Writing History: The Very First Attempt

In one of my recent posts, I mentioned I’ve been writing since 1997. For me, that was 8th grade, on the merit that my math and memory are correct. That’s thirteen years of writing experience. I don’t count a lot of that beginning as much as I should.

Over the last three years—mostly in undergraduate studies—I’ve truly blossomed as a writer. Before I started at the University of New Mexico, I wrote. I didn’t understand what I was doing wrong, but more importantly, I didn’t know what I did right. Avoiding mistakes and pitfalls, while useful, does not help as much as understand what you do right, so you can do it again and again.

I have my first attempt at a manuscript still. It has survived the transitions from computer to computer over the years, and I will post some of it later.

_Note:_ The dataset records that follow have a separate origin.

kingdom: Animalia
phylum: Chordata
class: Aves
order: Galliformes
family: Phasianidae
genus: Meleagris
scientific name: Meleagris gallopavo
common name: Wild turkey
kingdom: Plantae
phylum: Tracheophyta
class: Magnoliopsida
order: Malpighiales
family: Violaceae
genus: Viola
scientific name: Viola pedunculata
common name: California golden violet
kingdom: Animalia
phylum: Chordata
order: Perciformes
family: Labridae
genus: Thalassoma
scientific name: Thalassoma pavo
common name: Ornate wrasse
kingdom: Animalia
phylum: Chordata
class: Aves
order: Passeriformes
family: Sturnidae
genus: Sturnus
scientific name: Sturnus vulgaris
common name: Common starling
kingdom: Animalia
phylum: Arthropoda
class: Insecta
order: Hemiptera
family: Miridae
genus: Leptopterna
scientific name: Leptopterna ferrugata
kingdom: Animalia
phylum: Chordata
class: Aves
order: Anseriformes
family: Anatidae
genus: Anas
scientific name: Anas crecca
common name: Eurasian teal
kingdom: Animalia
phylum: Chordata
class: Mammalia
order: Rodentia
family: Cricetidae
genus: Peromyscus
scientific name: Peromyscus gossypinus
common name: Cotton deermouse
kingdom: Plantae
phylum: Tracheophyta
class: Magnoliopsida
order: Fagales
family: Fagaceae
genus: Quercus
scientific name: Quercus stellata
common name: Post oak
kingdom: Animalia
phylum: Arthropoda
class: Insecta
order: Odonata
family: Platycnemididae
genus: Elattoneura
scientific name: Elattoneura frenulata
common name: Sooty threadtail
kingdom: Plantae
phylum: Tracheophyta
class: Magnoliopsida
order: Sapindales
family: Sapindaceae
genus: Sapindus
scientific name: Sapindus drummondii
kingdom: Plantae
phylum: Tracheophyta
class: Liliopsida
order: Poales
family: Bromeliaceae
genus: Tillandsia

I thought it was wonderful when I wrote it, but I got stuck at the end and eventually moved on to another story. Reading it years later, I know it was not a masterpiece, but that I wrote is important. I can see into my past and even use parts of the piece if I so desire (though I doubt I will). I can look at my attempt and see where I still limp along, where I run and ultimately understand my process better.

One of the lessons I’ve learned is not to give up. Don’t ever give up on your writing. If you give up, who will fight for you? If you have an answer, you are lucky. Another lesson is that not every story is worth its salt. There are pieces that are not worth saving. Throw them into a folder—never delete!—and if you need ideas or something you can go to the ‘graveyard’ and pick and choose some of the past gems. But remember, not every story written is a good story, nor even ones that should be told. They are important to you, I know mine are to me, and they serve a purpose.

At UNM, I wrote four stories over the course of my upper division studies. One of them was a previous story that received a lot of editing, but three were original. Writing and editing for me are two complete different processes. WRiting is an act of creation: making something where nothing was before. Editing is shaping that creation into a better piece of writing. Some writers strike gold on creation. I strike rock, and have to shape and shape and shape until I get a statue. I’ve been working on one of the stories I wrote for almost two years. I’m working on a trilogy that turned five a few months ago. I submitted a story for publication two days after it was written. There is no set amount of time for revision.

Anyway, over the course of this blog, I’ll reveal more about my writing past, over and over again. However, I’ll show you where I’ve started from, and you can see some of the teasers to see—more or less—where I am now.

Jeff walked home. While he walked he thought about his life back in Helin, New Jersey. He missed his friend Kate. She was the only person who actually thought about being nice to him. She was his best friend. There was also John. He was a good friend. They always did stuff togther like play, swing, talk, they did about everything togther. His memories were held tight to him. They could never be removed, so Jeff thought.

He finally got home, but when he did there was something missing.Yet he didn’t know what was missing. He went inside and found it as normal as ever. He walked up the stairs and found it again normal. Then he went to all the rooms, but they were normal, as always. Next he checked the kitchen and found his sister unharmed. She has light blond hair and cold, icy eyes.

“Terra, what happened here?” Jeff asked.

“Jeff,” she was sobbing and her hands were very wet. “Mom and Dad protected me from a crazed man and he killed them, both,” she barely squeezed that much out. But how did he know something was wrong here?

“Terra, what happened to Terrence?”

“He was taken and locked up with Melissa and Katie.”

“Come on we’re going to go to Pastin.”

“Pastin? What are we going to do at Pastin?”

“At Pastin there is an old man.”

“What is he going to do for us?”

“He says I’m ‘The omnipotent One’”

“You, omnipotent? Ha. The guy has a sense of humor,” she said this without much grief. “Well I guess we don’t have much to lose.”

“Wait before we go let’s check out the attic.”

“Well, okay.”

They went up to the attic and looked for things. Terra found a chest and a ring while Jeff found a amulet and a box with a lid on it.

“Terra let’s open your box first.”

“Okay.” They opened it and found nothing of interest. Then they opened Jeff’s box and found: a huge book, another amulet and another ring. The rings looked exactly alike and the amulets looked alike too.

“Hey, sis let’s put on the rings and amulets.”

“Okay, it sounds cool.”

As they put on the amulets and rings the jewelry started to glow. They felt a pulse run though their veins.

“Terra,” his voice sounded magical. “I think we should read the book.”

“I agree, brother. Let’s read it together.”

“Yes, let’s.” They read it in only two hours. As they read the words were absorbed by their brains. But you could tell who was the most powerful. When they finished they decided to go to Pastin. They walked and walked and finally reached their destination.

“Follow me.” Were the only words that were spoken by Jeff. They usually didn’t need to speak because they could read each other’s mind.

—From Chapter Two: Home of Alternate Worlds, c 1997 (age 12). No edits made from the original.